Letter to the Editor: An Open Letter to Those Who Oppose Police Reform
Courtesy of Columbus Underground
November 10, 2021
Dear police reform opposition,
It has been a year and a half since the murder of George Floyd, sparking national outcry and a call for police reform. What occurred in 2020 sent shockwaves throughout our country, and our city of Columbus was not exempt from its impact. What was different this time? How were these calls for change different from those of the past? Many who were sleeping on racial injustice woke up to a hard truth surrounding policing in our communities. Their eyes were opened to see that these issues did not only live on social media or happen in other communities. Racial injustice and unrest were happening right in their own backyards. Our community had enough.
Casey Goodson and Andre Hill. Almost a year ago, police officers shot and killed these two Black men right here in Columbus. Their deaths were the catalyst for the passage of Andre’s Law over eight months ago – one of the first attempts at “police reform” in Columbus.
With the CPD’s recent induction of the new chief, Chief Elaine Bryant, comes hope for this overdue accountability. The culture of CPD has historically left police officers with little to no fear of accountability, and the division has a track record of reinstating police officers with excessive force complaints into other positions within the division. In recent public talks given by Chief Bryant, the division’s first Black woman chief and external hire, has made it clear that reforms are a top priority and cooperation is key. She has noted that one of her top initiatives is developing diversity within the division in order for it to reflect the communities it serves and increase cultural awareness – including recruiting more officers who grew up in Columbus and want to help improve their communities. The Chief also wants to increase the division’s chaplain corps as well as improve technology to better address crime in real time.
However, there are certainly different ideas about how to change the culture of Columbus’ police division. While the Chief has publicly expressed the importance of investing in relationships and conversation between the division and the community, calls for accountability through policy change, reallocation of funding to other services, and divestment prove to be a hefty challenge. So, the question begs to be asked: Can meaningful reform take place within Columbus’ police division without significant accountability and policy change?
While city officials favor measures that would expand and clarify the role of Columbus’ new civilian-run police oversight board, there are several activist groups putting pressure on police reform and officer accountability. Advocates and organizations including ACLU of Ohio, Columbus NAACP, Columbus Urban League, and Policy Matters Ohio are focusing on justice and police reform, and were integral in the Department of Justice investigation into the CPD. And recently, YWCA Columbus and key stakeholders published a Policing Primer, a living document exploring the history of policing and how we can create a future of safety for all. Are these measures enough?

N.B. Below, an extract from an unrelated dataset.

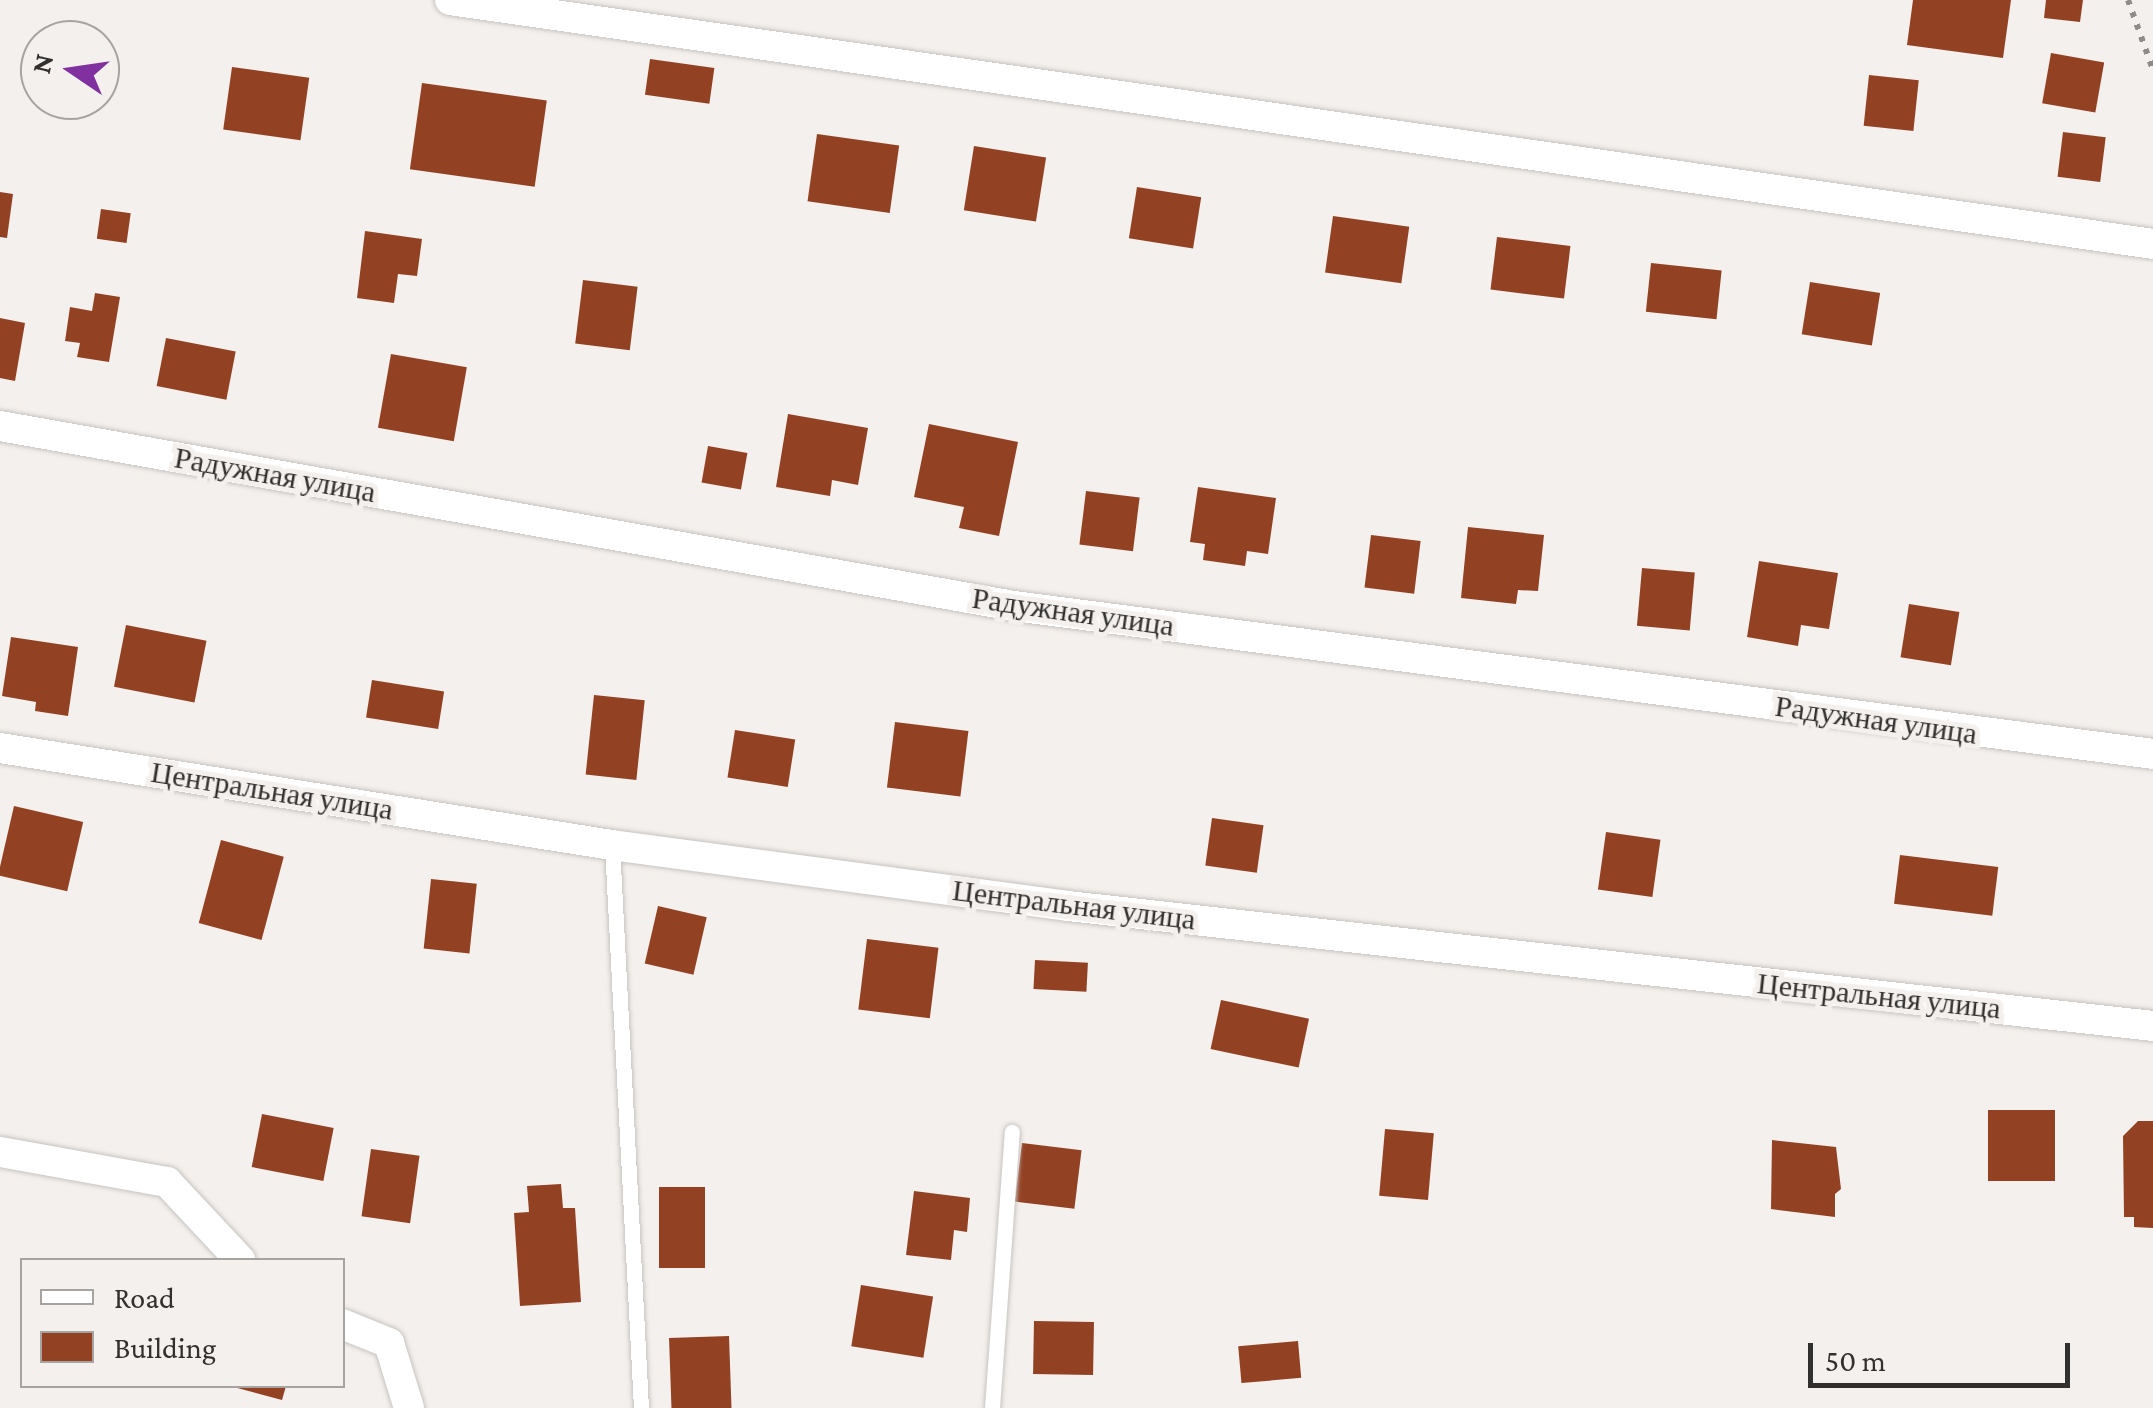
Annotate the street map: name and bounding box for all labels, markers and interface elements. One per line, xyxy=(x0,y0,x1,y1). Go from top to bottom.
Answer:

We ask our community – those who may oppose police reform – to wake up and recognize the change that needs to happen with the CPD. We encourage you to get involved locally, call your elected officials, and support local organizations fighting for police reform. This is not a conversation or action that should be done by just the Black community, but the entire community. We need to work together on reform in order to make our community a better place. Now is not the time to shy away from the conversation, but to embrace one another and find a solution.
These five women met through and are a part of the YWCA Leadership for Social Change 2021 Cohort. Through this initiative, they believe it is their responsibility to educate their communities on social justice issues – including the importance of standing together on police reform.